We don’t know for sure how many people made up this community of believers.  This was after Pentecost and the baptism of thousands, but many of those would have headed back home after the festival.  In order for them all to be together in one place they met at the Temple, probably in one of the large courtyards, where men and women could be together.  It is very likely that this is where one or another of the apostles would preach and tell the stories of Jesus.  This part would have been fairly normal for the time, for teachers to instruct their followers in the Temple Courtyard.  We know that they met in homes for meals, and we know that most homes were pretty small, so the groups who met together for meals and prayer and discussion of what they had heard from the apostles would have been fairly small as well.  I like to think of those as pot lucks, where everyone brought what they had to share with everyone else.  That’s the way I read the story, anyway.  At some point, either while they were all together at the Temple or over supper, they would share what they knew of the needs of their community - the community of believers and their physical neighbors.  Like we do prayer concerns.  And just as we look for ways to help our friends and neighbors meet their needs, so too did the early church - thereby demonstrating God’s goodness to everyone.  As a result of their continually praising God and helping their neighbors, “the Lord added daily to the community those who were being saved”.

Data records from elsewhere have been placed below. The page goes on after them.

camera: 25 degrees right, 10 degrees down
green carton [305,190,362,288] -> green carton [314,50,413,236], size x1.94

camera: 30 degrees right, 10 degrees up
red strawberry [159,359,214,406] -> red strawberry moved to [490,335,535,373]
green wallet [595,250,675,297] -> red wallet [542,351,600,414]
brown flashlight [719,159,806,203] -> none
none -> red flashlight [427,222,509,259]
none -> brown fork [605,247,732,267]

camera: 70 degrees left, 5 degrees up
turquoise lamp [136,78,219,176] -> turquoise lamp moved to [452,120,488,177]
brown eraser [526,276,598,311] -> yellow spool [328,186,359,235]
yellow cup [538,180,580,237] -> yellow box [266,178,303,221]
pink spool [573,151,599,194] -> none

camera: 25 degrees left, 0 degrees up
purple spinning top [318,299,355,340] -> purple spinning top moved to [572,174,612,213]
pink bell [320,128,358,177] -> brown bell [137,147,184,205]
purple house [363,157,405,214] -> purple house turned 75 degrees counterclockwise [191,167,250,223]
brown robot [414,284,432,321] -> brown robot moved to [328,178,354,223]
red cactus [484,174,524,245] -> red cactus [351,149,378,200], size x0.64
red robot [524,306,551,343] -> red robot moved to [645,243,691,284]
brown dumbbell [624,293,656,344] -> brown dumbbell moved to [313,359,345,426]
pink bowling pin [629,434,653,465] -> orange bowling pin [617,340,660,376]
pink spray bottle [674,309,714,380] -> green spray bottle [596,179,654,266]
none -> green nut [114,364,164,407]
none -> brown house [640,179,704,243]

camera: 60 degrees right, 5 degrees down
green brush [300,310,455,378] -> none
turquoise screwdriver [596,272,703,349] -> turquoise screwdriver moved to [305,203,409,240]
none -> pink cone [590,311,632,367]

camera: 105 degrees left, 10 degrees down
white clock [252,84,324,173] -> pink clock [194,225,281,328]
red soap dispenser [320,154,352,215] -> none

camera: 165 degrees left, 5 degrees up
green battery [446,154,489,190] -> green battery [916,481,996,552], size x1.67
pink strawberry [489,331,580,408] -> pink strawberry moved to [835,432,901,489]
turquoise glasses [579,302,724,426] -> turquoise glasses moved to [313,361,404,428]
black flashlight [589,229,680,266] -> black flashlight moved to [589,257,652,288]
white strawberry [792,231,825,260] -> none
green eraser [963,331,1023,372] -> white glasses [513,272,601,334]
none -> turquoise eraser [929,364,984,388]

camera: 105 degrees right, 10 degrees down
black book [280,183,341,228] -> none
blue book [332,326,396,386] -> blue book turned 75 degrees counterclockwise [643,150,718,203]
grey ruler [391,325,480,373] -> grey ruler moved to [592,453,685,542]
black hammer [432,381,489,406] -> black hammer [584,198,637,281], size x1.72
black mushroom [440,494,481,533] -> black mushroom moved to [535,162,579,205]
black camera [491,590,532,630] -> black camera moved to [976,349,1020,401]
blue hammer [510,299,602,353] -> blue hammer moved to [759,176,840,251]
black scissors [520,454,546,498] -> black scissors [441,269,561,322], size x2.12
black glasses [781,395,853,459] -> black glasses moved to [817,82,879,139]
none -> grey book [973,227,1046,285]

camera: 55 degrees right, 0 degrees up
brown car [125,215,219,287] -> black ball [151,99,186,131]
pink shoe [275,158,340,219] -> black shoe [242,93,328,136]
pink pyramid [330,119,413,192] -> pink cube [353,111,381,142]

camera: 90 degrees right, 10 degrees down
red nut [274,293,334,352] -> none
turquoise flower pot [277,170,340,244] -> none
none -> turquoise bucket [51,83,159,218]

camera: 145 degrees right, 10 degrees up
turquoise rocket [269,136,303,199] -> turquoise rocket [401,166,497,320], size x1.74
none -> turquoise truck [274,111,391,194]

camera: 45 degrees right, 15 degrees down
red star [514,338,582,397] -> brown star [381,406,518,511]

Those early believers were doing something very new and very different from things they did before . . . before the Resurrection and before Pentecost.  Likewise, we are doing things that are very new and different from the way things were before - before the shelter in place orders, before Covid19 entered our lives.  We are worshipping differently.  We are gathering differently.  We are making connections with other people differently.   But the thing that has not changed, and that was the same for the early church, is that we are devoted to the teachings of the apostles - to the Gospel stories they wrote where we learn what Jesus said.  We are devoted to praying for each other, and to caring for those who need our help.  We may not share everything or sell our possessions to give to those in need, but we are devoted to giving of what we have to those who have less.  That might be food or toilet paper but it might also be connecting with those who are alone by writing a card or calling or dropping by and talking through the screen door from a safe physical distance or leaving a May basket at their front door.   I see you all on Facebook praising God and demonstrating God’s goodness to everyone, sharing your faith freely and openly, as did that perfect community of believers Luke describes.   In our current reality we are acting more like that community all the time.  

My dear siblings, we may not be meeting face to face, sitting in our favorite pews, nevertheless we are gathered as one community in all our separate places.  In a moment we will share a meal in our homes, as did the early believers.   May we leave our time of worship today united in our devotion to our community, to caring for one another, and to the teachings of our Lord Jesus Christ.  Amen.